A buffer of at least 1024 instances of this tuple is mapped using mmap
per-thread. When this buffer is full,
the sampler hands the buffer off to its allocator thread and maps a new buffer with mmap
before taking the next sample. The allocator thread takes this data
and either dynamically stores it in memory or writes it to a file depending on the
value of OMNITRACE_USE_TEMPORARY_FILES
.
This schema avoids all allocations in the signal handler, lets the data grow
dynamically, avoids potentially slow I/O within the signal handler, and also enables
the capability of avoiding I/O altogether.
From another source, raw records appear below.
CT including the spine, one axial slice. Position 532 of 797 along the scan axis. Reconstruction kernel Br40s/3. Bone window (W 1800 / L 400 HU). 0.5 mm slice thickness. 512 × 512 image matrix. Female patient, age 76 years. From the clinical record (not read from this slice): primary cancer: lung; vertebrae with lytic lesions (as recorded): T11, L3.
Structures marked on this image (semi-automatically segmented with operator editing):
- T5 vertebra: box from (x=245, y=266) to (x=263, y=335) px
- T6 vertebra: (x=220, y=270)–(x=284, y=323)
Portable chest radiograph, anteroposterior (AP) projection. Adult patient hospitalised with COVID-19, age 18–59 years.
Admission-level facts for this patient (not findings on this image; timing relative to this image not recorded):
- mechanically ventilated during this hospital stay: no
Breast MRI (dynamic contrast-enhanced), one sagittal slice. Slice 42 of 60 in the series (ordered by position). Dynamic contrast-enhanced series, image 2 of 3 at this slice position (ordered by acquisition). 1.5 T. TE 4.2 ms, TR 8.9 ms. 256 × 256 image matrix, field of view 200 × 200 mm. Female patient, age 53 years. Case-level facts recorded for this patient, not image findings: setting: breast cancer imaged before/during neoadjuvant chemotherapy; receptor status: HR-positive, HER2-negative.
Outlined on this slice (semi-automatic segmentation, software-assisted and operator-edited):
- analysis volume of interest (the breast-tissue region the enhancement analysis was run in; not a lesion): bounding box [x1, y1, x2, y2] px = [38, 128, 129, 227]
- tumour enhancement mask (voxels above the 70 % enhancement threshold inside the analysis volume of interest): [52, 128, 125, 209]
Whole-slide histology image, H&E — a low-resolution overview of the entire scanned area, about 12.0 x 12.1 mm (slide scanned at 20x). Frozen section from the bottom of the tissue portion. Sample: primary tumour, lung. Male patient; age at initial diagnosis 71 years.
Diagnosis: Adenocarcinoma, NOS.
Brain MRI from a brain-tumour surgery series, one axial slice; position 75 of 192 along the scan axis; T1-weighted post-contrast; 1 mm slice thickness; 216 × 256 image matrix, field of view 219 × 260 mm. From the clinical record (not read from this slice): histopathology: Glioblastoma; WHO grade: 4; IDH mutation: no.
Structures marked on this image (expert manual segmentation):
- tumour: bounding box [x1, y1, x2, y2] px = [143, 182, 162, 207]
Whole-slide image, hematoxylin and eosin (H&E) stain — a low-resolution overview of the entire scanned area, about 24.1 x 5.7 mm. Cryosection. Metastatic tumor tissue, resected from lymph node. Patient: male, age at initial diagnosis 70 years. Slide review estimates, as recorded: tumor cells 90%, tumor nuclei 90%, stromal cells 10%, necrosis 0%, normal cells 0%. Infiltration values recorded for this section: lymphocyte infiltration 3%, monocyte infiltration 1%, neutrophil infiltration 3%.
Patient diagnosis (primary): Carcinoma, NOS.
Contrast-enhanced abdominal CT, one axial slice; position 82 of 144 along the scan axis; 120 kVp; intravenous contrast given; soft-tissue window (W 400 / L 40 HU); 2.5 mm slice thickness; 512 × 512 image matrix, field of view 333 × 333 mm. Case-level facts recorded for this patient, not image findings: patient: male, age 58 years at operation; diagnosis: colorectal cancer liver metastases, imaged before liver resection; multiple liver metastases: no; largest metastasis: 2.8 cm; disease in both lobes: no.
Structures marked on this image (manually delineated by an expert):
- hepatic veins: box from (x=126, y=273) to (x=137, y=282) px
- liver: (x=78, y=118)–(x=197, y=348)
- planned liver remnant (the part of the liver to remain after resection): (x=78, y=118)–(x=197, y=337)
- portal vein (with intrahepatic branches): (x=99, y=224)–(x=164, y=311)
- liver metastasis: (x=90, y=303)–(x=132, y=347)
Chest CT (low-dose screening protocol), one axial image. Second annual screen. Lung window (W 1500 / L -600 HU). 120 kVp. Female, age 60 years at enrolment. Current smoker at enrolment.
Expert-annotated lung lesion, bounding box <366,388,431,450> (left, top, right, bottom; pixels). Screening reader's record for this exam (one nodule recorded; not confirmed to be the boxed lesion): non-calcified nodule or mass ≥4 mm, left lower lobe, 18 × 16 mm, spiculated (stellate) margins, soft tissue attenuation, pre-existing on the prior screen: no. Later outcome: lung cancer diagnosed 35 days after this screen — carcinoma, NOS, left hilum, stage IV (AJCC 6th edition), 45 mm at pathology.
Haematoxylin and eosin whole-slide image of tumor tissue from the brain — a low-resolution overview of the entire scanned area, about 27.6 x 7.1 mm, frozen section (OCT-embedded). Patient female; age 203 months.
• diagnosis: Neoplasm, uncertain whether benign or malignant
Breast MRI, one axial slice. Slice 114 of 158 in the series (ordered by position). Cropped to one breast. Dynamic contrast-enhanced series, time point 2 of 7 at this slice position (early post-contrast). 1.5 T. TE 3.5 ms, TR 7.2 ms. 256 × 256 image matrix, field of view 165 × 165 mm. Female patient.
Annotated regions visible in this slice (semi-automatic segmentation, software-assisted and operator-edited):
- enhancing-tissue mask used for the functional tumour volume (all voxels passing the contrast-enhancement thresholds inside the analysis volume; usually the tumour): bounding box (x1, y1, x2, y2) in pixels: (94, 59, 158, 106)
The maximum number of samplers handled by each allocator is governed by the
OMNITRACE_SAMPLING_ALLOCATOR_SIZE
setting (the default is eight). Whenever an allocator
has reached its limit,
a new internal thread is created to handle the new samplers.
Time-window constraint model#
With the recent introduction of tracing delay and duration, the
constraint namespace
was introduced to improve the management of delays and duration limits for
data collection. The spec
class accepts a clock identifier, a delay value, a duration value, and an
integer indicating how many times to repeat the delay and duration cycle. It is therefore
possible to perform tasks such as periodically enabling tracing for brief periods
of time in between long periods without data collection while the application runs. The
syntax follows the format clock_identifier:delay:capture_duration:cycles
, so a value of
10:1:3
for the last three parameters represents the following sequence of operations:
Ten seconds where no data is collected, then one second where it is
Ten seconds where no data is collected, then one second where it is
Ten seconds where no data is collected, then one second where it is
Stop
As another example, OMNITRACE_TRACE_PERIODS = realtime:10:1:5 process_cputime:10:2:20
translates
to this sequence:
Five cycles of: no data collection for ten seconds of real-time followed by one second of data collection
Twenty cycles of: no data collection for ten seconds of process CPU time followed by two CPU-time seconds of data collection
Eventually, the goal is to migrate all subsets of data collection which currently support more rudimentary models of time window constraints, such as process sampling and causal profiling, to this model.